With some world leaders staying in Edinburgh and travelling to Glasgow for the summit, there are expected to be delays along the M8.

It is understood that the offer represents improved terms made to staff, after weeks of disruption across Scotland’s rail network.

If strikes continue as scheduled, they will occur all day on consecutive Sundays; October 31, November 7, 14, 21, and 28.

Planned strikes for October 17 and 24 have been called off while the offer is considered.

Unite says members will be balloted on the latest offer between October 13 and 25.

A spokesperson for RMT said: “The offer has been received, and going through normal process of being discussed by our reps across Scotland.

Needs to be given full consideration and will be taking whatever time is necessary before taking the right decision. We’ll be issuing a further statement in due course.”

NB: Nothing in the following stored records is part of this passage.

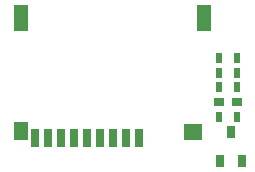
<source format=gbp>
%FSLAX46Y46*%
%MOMM*%
%AMPS13*
21,1,0.700000,1.600000,0.000000,0.000000,180.000000*
%
%ADD13PS13*%
%AMPS12*
21,1,0.800000,0.750000,0.000000,0.000000,180.000000*
%
%ADD12PS12*%
%AMPS10*
21,1,0.500000,0.900000,0.000000,0.000000,360.000000*
%
%ADD10PS10*%
%AMPS14*
21,1,1.200000,2.200000,0.000000,0.000000,180.000000*
%
%ADD14PS14*%
%AMPS16*
21,1,1.600000,1.400000,0.000000,0.000000,180.000000*
%
%ADD16PS16*%
%AMPS15*
21,1,1.200000,1.600000,0.000000,0.000000,180.000000*
%
%ADD15PS15*%
%AMPS11*
21,1,0.700000,1.000000,0.000000,0.000000,180.000000*
%
%ADD11PS11*%
G01*
G01*
%LPD*%
G75*
D10*
X18000000Y6750000D03*
D10*
X16500000Y6750000D03*
D11*
X17500000Y5450000D03*
D11*
X18450000Y3050000D03*
D11*
X16550000Y3050000D03*
D10*
X18000000Y11750000D03*
D10*
X16500000Y11750000D03*
D12*
X18000000Y8000000D03*
D12*
X16500000Y8000000D03*
D10*
X18000000Y10500000D03*
D10*
X16500000Y10500000D03*
D13*
X4200000Y5000000D03*
D14*
X-300000Y15099998D03*
D13*
X7500000Y5000000D03*
D14*
X15200000Y15099998D03*
D13*
X8600000Y5000000D03*
D13*
X900000Y5000000D03*
D13*
X5300000Y5000000D03*
D15*
X-300000Y5600000D03*
D13*
X2000000Y5000000D03*
D13*
X6400000Y5000000D03*
D13*
X9700000Y5000000D03*
D16*
X14300004Y5499998D03*
D13*
X3100000Y5000000D03*
D10*
X18000000Y9250000D03*
D10*
X16500000Y9250000D03*
M02*

</source>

A ScotRail spokesperson said: “We’re seeing customers gradually return to Scotland’s Railway, but the scale of the financial situation ScotRail is facing is stark.

“We will continue to engage with the rail trade unions to find an agreement on pay and conditions.

“To build a more sustainable and greener railway for the future and reduce the burden on the taxpayer, we need to change. All of us in the railway – management, staff, trade unions, suppliers, and government – need to work together to modernise the railway so that it is fit for the future.”